Selected text below:

Cheating a bit - this is from last July, but it does show the more rugged terrain north of Quito.
     Our plan was to spend one night in a hotel before moving into our new ‘home’ the next day – a chance to incubate a little between experiences.  A full rainbow over the Imbabura volcano seemed like a good omen for our time in this area.  By the middle of the next day however, we still had not made contact with Margot, the woman who runs the program we had come to join.  The hotel people know Margot, and they were in no hurry to push us out, so we simply enjoyed a quiet day, caught up on some reading, and speculated about what lay ahead.  Finally, a call proved successful, and Margot’s husband Marcelo came to pick us up from the hotel for the 3-4 mile ride to Esperanza de Azama, a community of about 2700 people.
     By now, some readers may be wondering about all the names beginning with M.  Monica helps to run UBECI, Marlene was our home-stay ‘mother’, Maggie runs the hotel in Otavalo, and Margot and Marcelo are our hosts here. Two other volunteers here are Monica from Mexico, and Maria from Spain. It is curious to say the least.

The main square of Esperanza de Azama - the green house on the left is our 'home'. You can just see Emma in red on the far right playing football.

     The transition from the tranquility of the hotel to the new home could hardly have been more stark, though not in an unpleasant way.  This is a large home on the edge of a small square in the community.  On our arrival, we were greeted by about ten adults whose names we are still trying to figure out, and innumerable children running around the home.  Preparations were being made for a fiesta the next day to celebrate the college graduation of five members of the community. Margot informed us that this is particularly special, because this now brings the number of people of this community with degrees to seven.  I cut up more chicken and cleaned more potatoes in one evening than I had in the previous year alone.  The house buzzed with activity, and Emma was quickly abducted by Margot’s fourteen year old daughter Nicole and other kids (they ended up watching clips of horror films on YouTube).

End of Selected text.
Source material below:

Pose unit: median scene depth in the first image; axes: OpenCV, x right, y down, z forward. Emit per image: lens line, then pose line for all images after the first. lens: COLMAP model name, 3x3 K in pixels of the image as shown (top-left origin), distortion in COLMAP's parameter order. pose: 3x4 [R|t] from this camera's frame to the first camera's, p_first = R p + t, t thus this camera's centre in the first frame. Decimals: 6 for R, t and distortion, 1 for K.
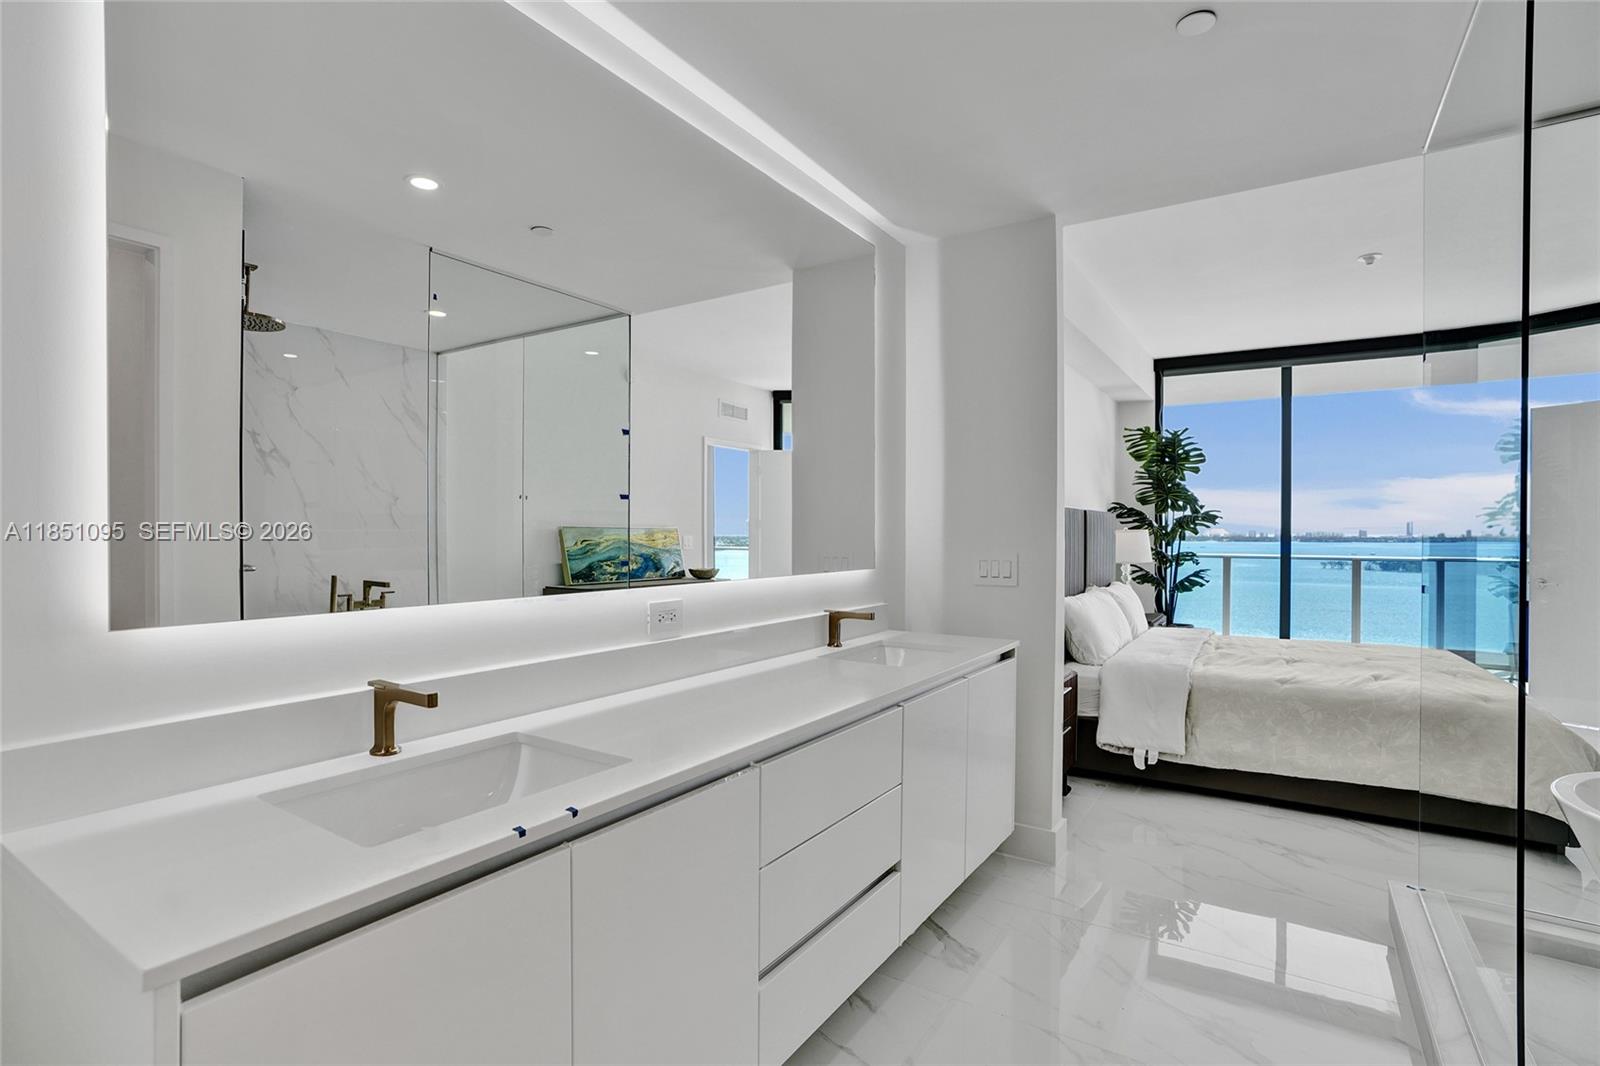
lens RADIAL K [[788.7, 0, 800.0], [0, 788.7, 533.0], [0, 0, 1]] dist [-0.002770, -0.000475]
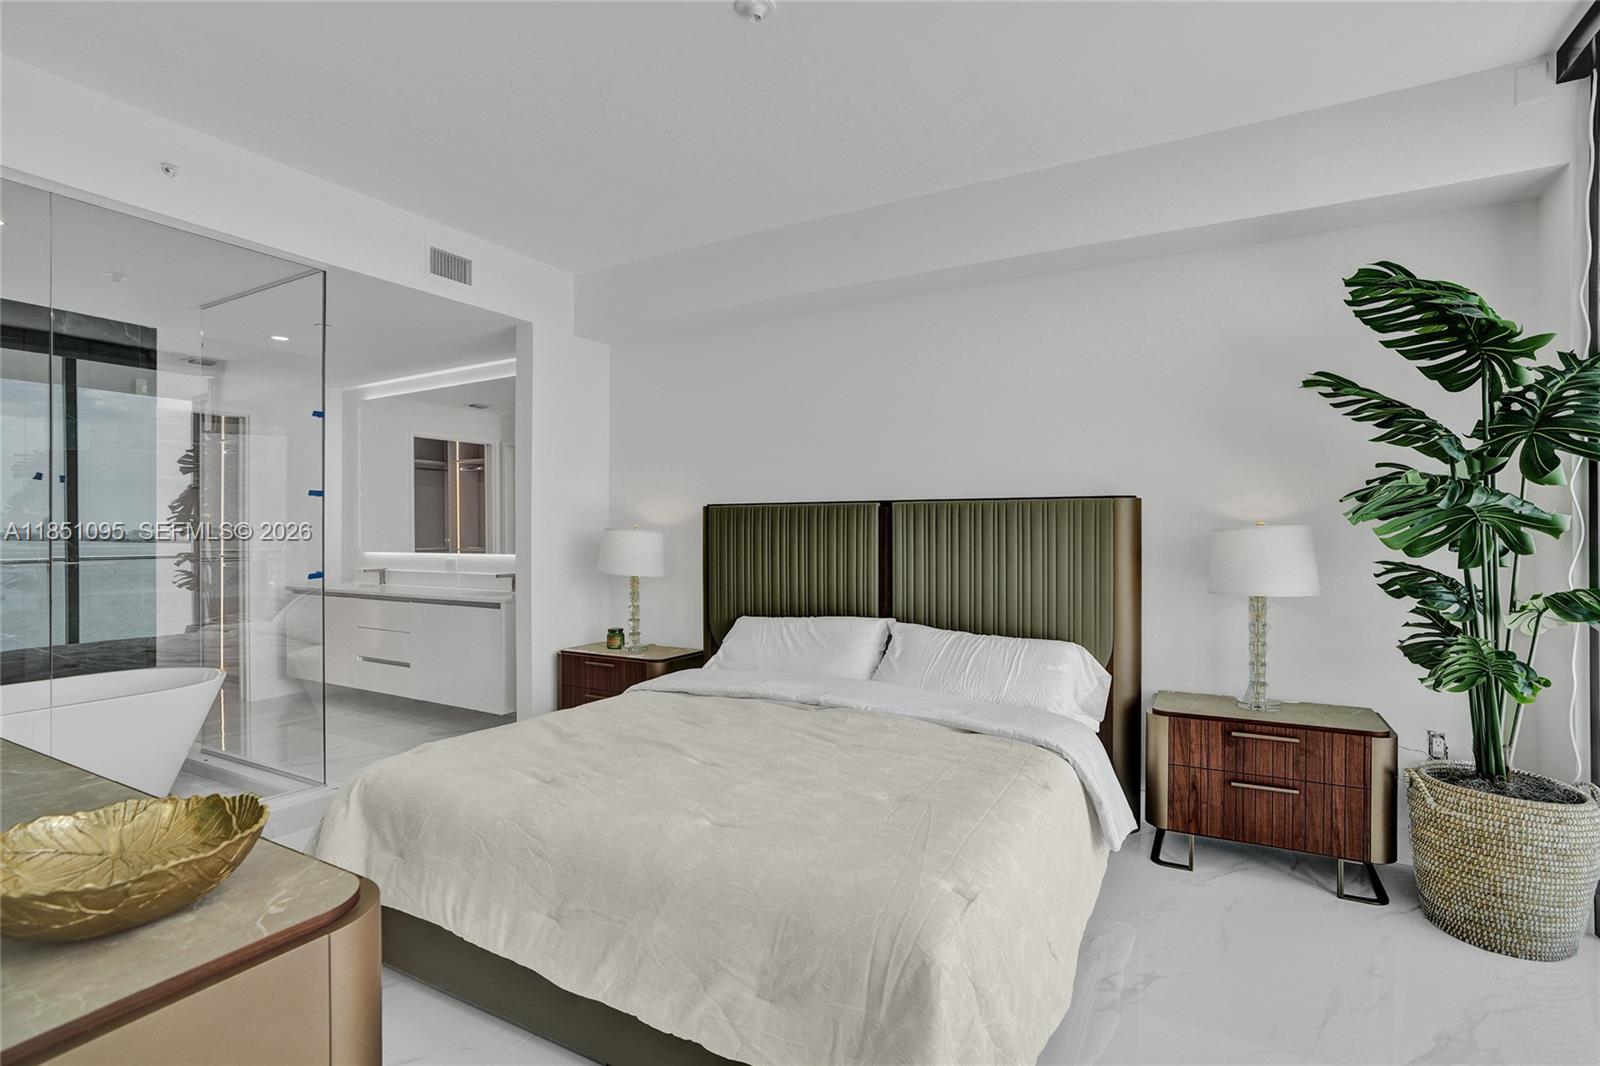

End of Source material.

What you are asked to do>
Answer these from the passage about Esperanza de Azama:
1. About how many people live in Esperanza de Azama?
2. Who runs the hotel in Otavalo?
3. How many community members was the fiesta celebrating for their college graduation?
Answer from the text alone, not the material.

Response>
1. About 2700
2. Maggie
3. Five